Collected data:
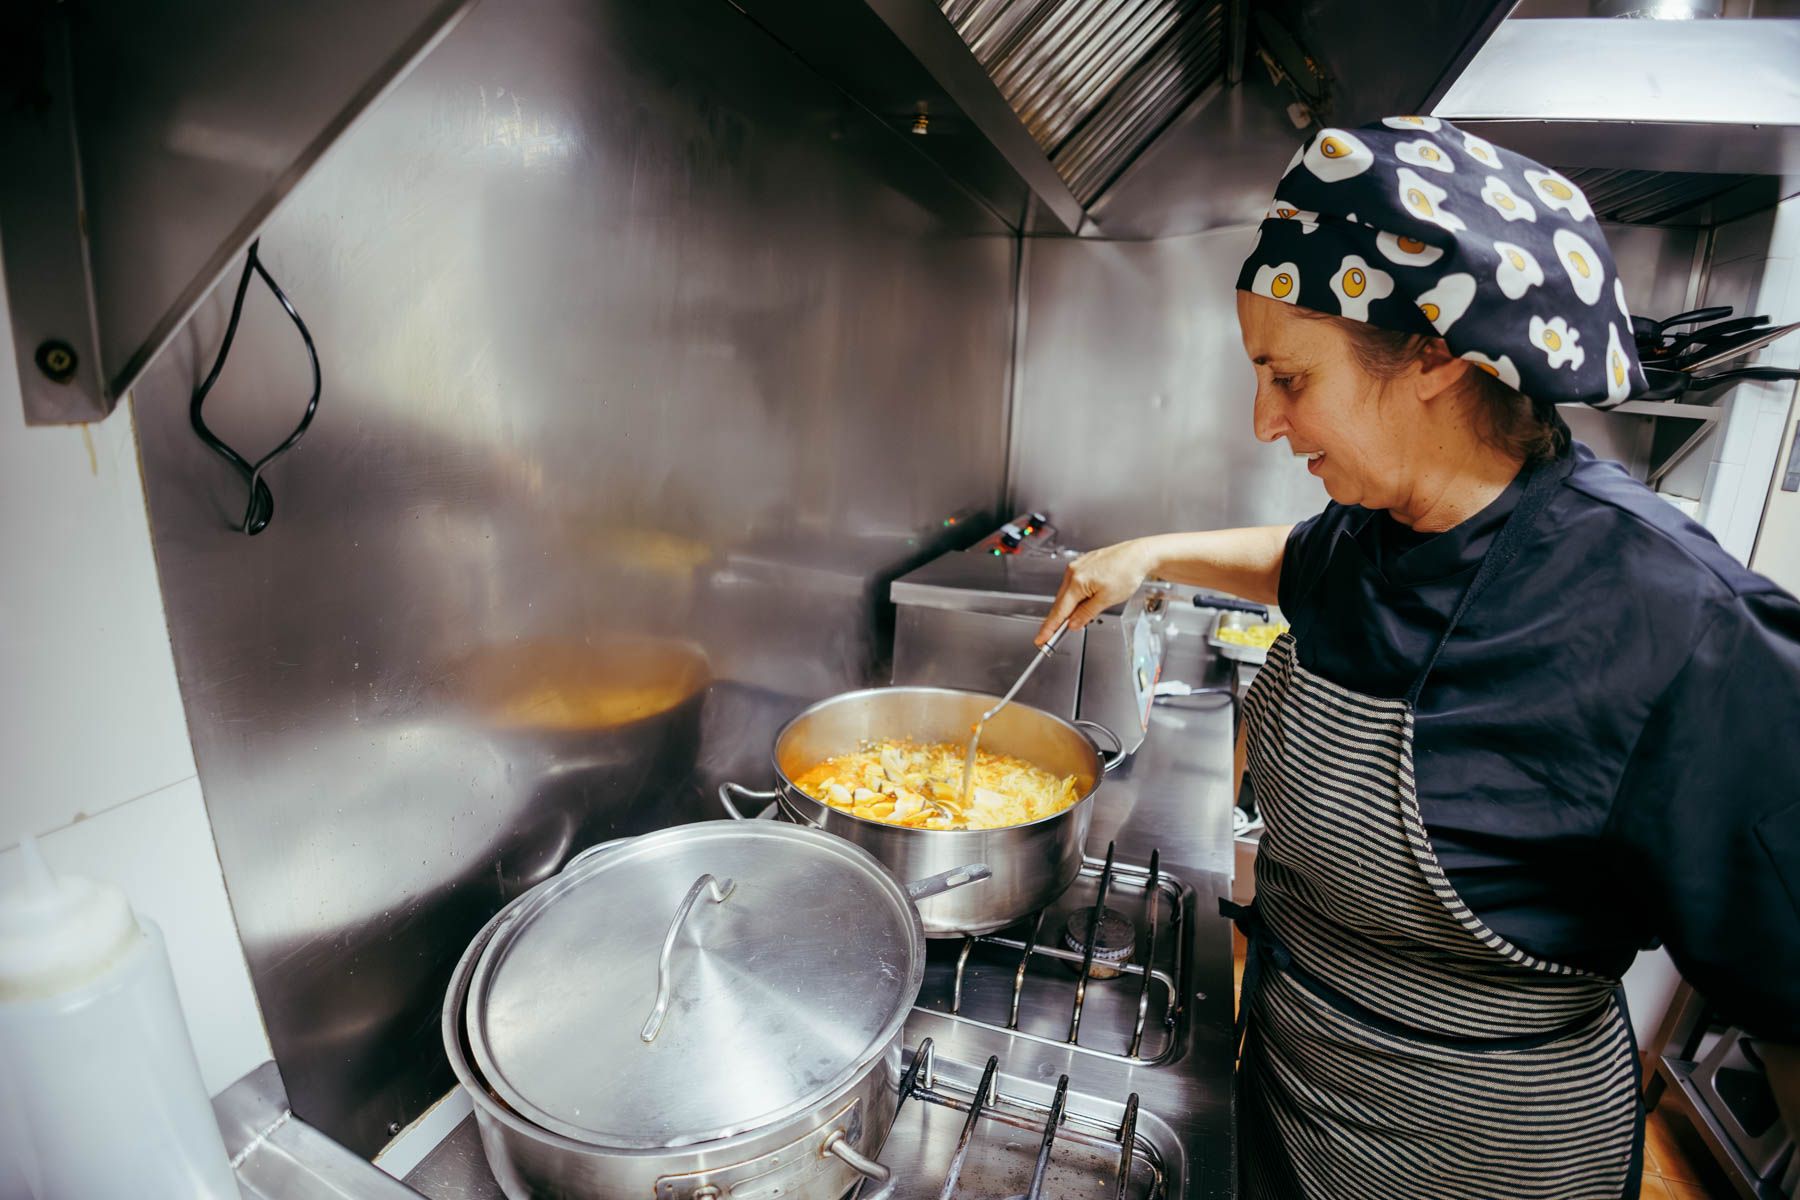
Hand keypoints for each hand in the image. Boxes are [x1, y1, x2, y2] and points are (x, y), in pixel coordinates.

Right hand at [1036, 540, 1153, 643]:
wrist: (1139, 555)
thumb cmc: (1127, 571)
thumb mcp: (1107, 599)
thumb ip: (1086, 613)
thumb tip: (1073, 624)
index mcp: (1077, 581)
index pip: (1059, 611)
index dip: (1049, 628)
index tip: (1041, 638)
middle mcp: (1073, 572)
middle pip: (1061, 602)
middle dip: (1059, 619)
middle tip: (1057, 636)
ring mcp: (1077, 566)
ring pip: (1068, 594)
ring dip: (1071, 607)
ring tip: (1084, 615)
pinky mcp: (1084, 564)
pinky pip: (1074, 585)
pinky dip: (1077, 596)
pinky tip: (1087, 601)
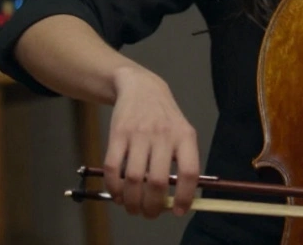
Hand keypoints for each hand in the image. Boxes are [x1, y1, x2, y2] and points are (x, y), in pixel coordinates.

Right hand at [103, 67, 200, 218]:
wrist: (141, 87)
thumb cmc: (165, 117)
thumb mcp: (182, 133)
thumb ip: (182, 162)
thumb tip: (175, 201)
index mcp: (185, 137)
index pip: (189, 172)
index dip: (184, 196)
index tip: (178, 211)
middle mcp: (163, 134)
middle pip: (158, 181)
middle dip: (152, 206)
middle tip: (149, 214)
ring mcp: (139, 133)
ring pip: (134, 178)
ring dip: (132, 201)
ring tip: (132, 208)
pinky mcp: (117, 133)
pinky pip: (113, 167)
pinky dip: (114, 187)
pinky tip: (118, 194)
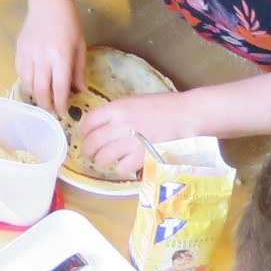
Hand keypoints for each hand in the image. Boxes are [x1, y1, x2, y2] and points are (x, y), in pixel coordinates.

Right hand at [14, 0, 85, 118]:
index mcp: (61, 57)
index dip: (61, 103)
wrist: (48, 2)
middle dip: (47, 105)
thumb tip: (81, 90)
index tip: (63, 112)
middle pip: (41, 90)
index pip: (59, 88)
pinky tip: (34, 82)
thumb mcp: (80, 46)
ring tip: (43, 97)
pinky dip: (26, 81)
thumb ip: (79, 70)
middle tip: (52, 110)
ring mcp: (28, 54)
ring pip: (28, 83)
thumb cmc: (69, 23)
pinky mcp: (19, 50)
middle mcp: (42, 58)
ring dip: (36, 94)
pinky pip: (20, 72)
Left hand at [78, 89, 201, 174]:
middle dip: (88, 150)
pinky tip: (126, 163)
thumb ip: (116, 113)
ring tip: (108, 160)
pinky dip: (121, 168)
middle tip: (92, 153)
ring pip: (103, 158)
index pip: (88, 121)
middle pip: (92, 142)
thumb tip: (101, 125)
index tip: (86, 136)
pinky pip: (121, 168)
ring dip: (103, 160)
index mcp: (117, 108)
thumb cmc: (162, 106)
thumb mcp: (134, 102)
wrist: (186, 115)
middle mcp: (119, 125)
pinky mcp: (141, 158)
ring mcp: (130, 143)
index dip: (84, 131)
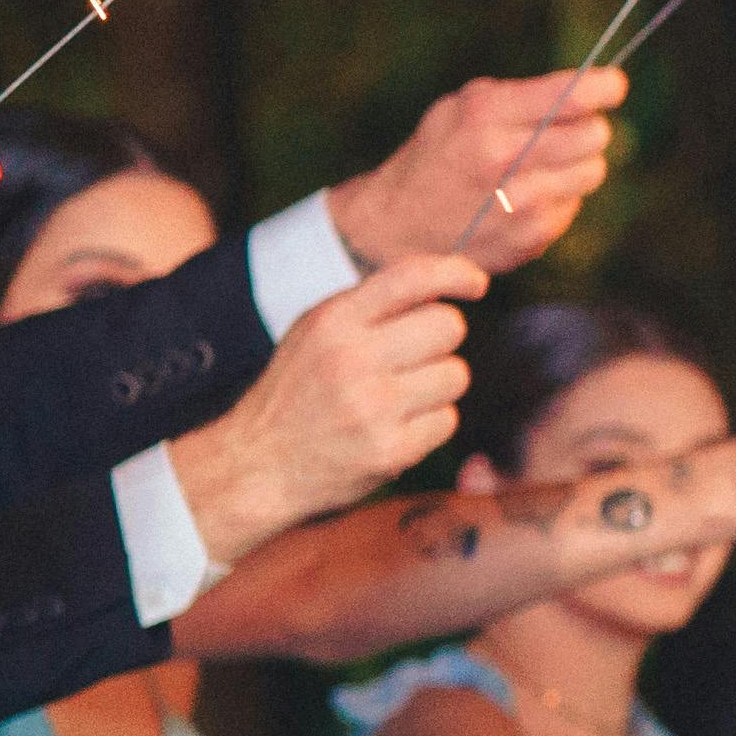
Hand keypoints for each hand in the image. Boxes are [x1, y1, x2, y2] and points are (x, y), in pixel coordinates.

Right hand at [173, 252, 481, 564]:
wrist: (259, 462)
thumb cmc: (299, 390)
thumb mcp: (317, 332)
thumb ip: (373, 306)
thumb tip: (446, 282)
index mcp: (333, 321)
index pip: (412, 277)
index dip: (456, 273)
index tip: (476, 285)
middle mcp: (352, 359)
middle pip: (448, 327)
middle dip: (440, 340)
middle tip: (412, 358)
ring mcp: (373, 407)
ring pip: (455, 375)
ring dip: (437, 385)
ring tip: (396, 397)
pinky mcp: (391, 450)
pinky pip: (447, 421)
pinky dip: (430, 424)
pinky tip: (394, 427)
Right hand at [329, 67, 624, 269]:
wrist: (397, 227)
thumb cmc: (437, 157)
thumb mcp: (458, 110)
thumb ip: (518, 98)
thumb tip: (587, 90)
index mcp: (484, 114)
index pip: (570, 96)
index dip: (602, 88)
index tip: (613, 85)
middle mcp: (504, 156)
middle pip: (595, 134)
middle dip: (589, 130)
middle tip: (569, 132)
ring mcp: (520, 200)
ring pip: (592, 171)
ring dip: (577, 167)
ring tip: (540, 168)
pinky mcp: (532, 236)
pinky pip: (573, 205)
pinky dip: (558, 200)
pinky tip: (524, 200)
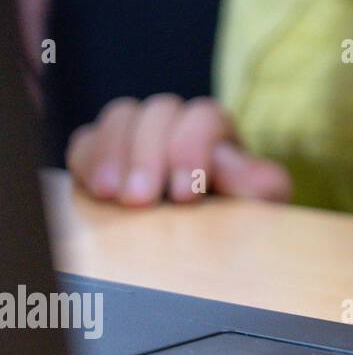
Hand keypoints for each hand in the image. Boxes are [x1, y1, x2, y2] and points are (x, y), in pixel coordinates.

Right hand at [67, 94, 291, 205]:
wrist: (214, 244)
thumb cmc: (244, 219)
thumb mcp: (262, 203)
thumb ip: (253, 180)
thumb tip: (224, 159)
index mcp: (220, 130)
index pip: (204, 116)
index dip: (191, 148)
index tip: (185, 195)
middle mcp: (179, 124)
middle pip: (160, 110)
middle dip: (148, 154)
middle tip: (140, 200)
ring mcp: (139, 136)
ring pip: (122, 116)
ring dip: (114, 153)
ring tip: (112, 195)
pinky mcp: (105, 156)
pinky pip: (87, 140)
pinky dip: (88, 160)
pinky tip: (95, 190)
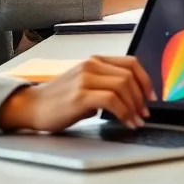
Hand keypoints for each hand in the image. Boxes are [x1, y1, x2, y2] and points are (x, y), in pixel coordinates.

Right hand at [0, 55, 156, 131]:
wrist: (32, 107)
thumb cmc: (60, 100)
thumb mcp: (86, 84)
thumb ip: (106, 84)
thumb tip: (132, 98)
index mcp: (95, 61)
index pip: (131, 63)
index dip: (146, 80)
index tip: (151, 96)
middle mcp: (91, 65)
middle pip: (130, 76)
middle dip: (142, 97)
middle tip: (144, 114)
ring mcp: (85, 79)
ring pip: (123, 86)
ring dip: (135, 107)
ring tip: (136, 121)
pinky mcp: (80, 95)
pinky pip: (112, 100)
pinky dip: (124, 112)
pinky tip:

> [TASK DIRECTIONS]
Please print the entries shown above again, exactly, and skip the pictures.

> [OUTPUT OF THE EXERCISE]
Hand keypoints for each hand in the image. Boxes are [x1, y1, x2, y2] and points are (x, y), in pixel coordinates.

Right hand at [1036, 540, 1153, 643]:
wrist: (1139, 555)
thumb cmc: (1127, 571)
thumb mcp: (1107, 599)
thumb ip: (1086, 613)
thumb tip: (1073, 624)
index mcp: (1077, 581)
index pip: (1059, 611)
index dip: (1049, 628)
index tip: (1041, 638)
middle mcp: (1073, 572)
middle pip: (1061, 602)
middle dip: (1059, 619)
middle tip: (1057, 636)
ring mcp: (1077, 566)
ring pip: (1068, 594)
ring dip: (1071, 607)
ring tip: (1084, 615)
pinky mcp: (1084, 564)
pinky pip: (1074, 585)
pinky dip: (1077, 596)
pinky tip: (1087, 601)
Hand keypoints for each hand in the image. Boxes are [x1, y1, x2, y2] and points are (x, y), in pixel coordinates.

Right hand at [103, 67, 200, 218]:
wrist: (141, 87)
thumb cmc: (165, 117)
thumb mcp: (182, 133)
thumb ip: (182, 162)
thumb tip: (175, 201)
index mcp: (185, 137)
index pip: (189, 172)
index dip: (184, 196)
index tip: (178, 211)
middle mcp: (163, 134)
middle pip: (158, 181)
middle dip: (152, 206)
middle tip: (149, 214)
ring mcp: (139, 133)
ring pip: (134, 178)
ring dip: (132, 201)
ring tip: (132, 208)
pinky mcp: (117, 133)
pinky pip: (113, 167)
pinky dip: (114, 187)
pinky tip: (118, 194)
Hand keypoints for each hand in the image. Boxes are [x1, y1, x2, y2] and points are (x, y), in pixel coordinates.

Right hand at [14, 0, 85, 118]:
index mcp: (61, 57)
index dip: (61, 103)
wrist: (48, 2)
middle dip: (47, 105)
thumb tip: (81, 90)
index tip: (63, 112)
middle pip: (41, 90)
index pip: (59, 88)
pinky tip: (34, 82)
thumb mcp: (80, 46)
ring tip: (43, 97)
pinky dip: (26, 81)
thumb ip: (79, 70)
middle tip: (52, 110)
ring mcp: (28, 54)
ring pip: (28, 83)
thumb cmc: (69, 23)
pinky mcp: (19, 50)
middle mcp: (42, 58)
ring dip: (36, 94)
pinky pip: (20, 72)
Left hand at [78, 89, 201, 174]:
middle dip: (88, 150)
pinky tip: (126, 163)
thumb ip: (116, 113)
ring tip: (108, 160)
pinky dip: (121, 168)
middle tip: (92, 153)
ring pip: (103, 158)
index pip: (88, 121)
middle pip: (92, 142)
thumb tip: (101, 125)
index tip: (86, 136)
pinky pip: (121, 168)
ring dip: (103, 160)
index mcp: (117, 108)
thumb cmc: (162, 106)
thumb mcp: (134, 102)
wrist: (186, 115)
middle mcp: (119, 125)
pinky mcp: (141, 158)
ring mcp: (130, 143)
index dip: (84, 131)
Hand keypoints for each hand in the image. Boxes are [x1, y1, x2, y2] and points are (x, y), in pixel coordinates.

Right hand at [173, 252, 481, 564]:
wrist: (259, 462)
thumb cmc: (299, 390)
thumb mcp: (317, 332)
thumb ip: (373, 306)
thumb tip: (446, 282)
index mcp: (333, 321)
index pip: (412, 277)
index dip: (456, 273)
index tip: (476, 285)
middle mcp: (352, 359)
middle pip: (448, 327)
middle dip: (440, 340)
middle tip: (412, 358)
ring mcp: (373, 407)
ring pip: (455, 375)
ring dip: (437, 385)
ring tip: (396, 397)
pinky mcp: (391, 450)
pinky pip: (447, 421)
pinky dip: (430, 424)
pinky tip: (394, 427)
Right hand at [329, 67, 624, 269]:
wrist: (397, 227)
thumb cmc: (437, 157)
thumb mcp: (458, 110)
thumb ip: (518, 98)
thumb tip: (587, 90)
index mcp: (484, 114)
index pip: (570, 96)
index dip: (602, 88)
index tip: (613, 85)
middle mcp: (504, 156)
middle pip: (595, 134)
middle dip: (589, 130)
middle tip: (569, 132)
ring mcp: (520, 200)
ring pip: (592, 171)
ring dip: (577, 167)
ring tip: (540, 168)
pinky mcp: (532, 236)
pinky pip: (573, 205)
pinky dip: (558, 200)
pinky tip: (524, 200)
Hand keypoints for each hand in the image. Boxes are [x1, y1, x2, y2] and points are (x, y), in pixel coordinates.

Right hand at [67, 94, 291, 205]:
wrist: (214, 244)
thumb cmc: (244, 219)
thumb mcp: (262, 203)
thumb ip: (253, 180)
thumb tip: (224, 159)
index mcp: (220, 130)
index pip: (204, 116)
index dip: (191, 148)
index tip: (185, 195)
middle mcp: (179, 124)
middle pip: (160, 110)
middle dip: (148, 154)
middle tip: (140, 200)
ring mcp: (139, 136)
ring pip: (122, 116)
ring dip: (114, 153)
ring tip: (112, 195)
pinky mcp: (105, 156)
pinky pip: (87, 140)
pinky dip: (88, 160)
pinky tip: (95, 190)
Hand keypoints for each hand in the image. Boxes are [x1, y1, x2, y2] and points are (x, y), in pixel coordinates.

Right hand at [0, 55, 156, 131]:
wrist: (32, 107)
thumb cmc: (60, 100)
thumb mcp: (86, 84)
thumb ip: (106, 84)
thumb tip: (132, 98)
index mcp: (95, 61)
index pip: (131, 63)
index dip: (146, 80)
index tip: (151, 96)
middle mcp: (91, 65)
middle pip: (130, 76)
middle dip: (142, 97)
middle tip: (144, 114)
ring mcp: (85, 79)
ring pip: (123, 86)
ring dip: (135, 107)
ring tip: (136, 121)
pinky mcp: (80, 95)
pinky pip: (112, 100)
pinky dip: (124, 112)
pinky tip:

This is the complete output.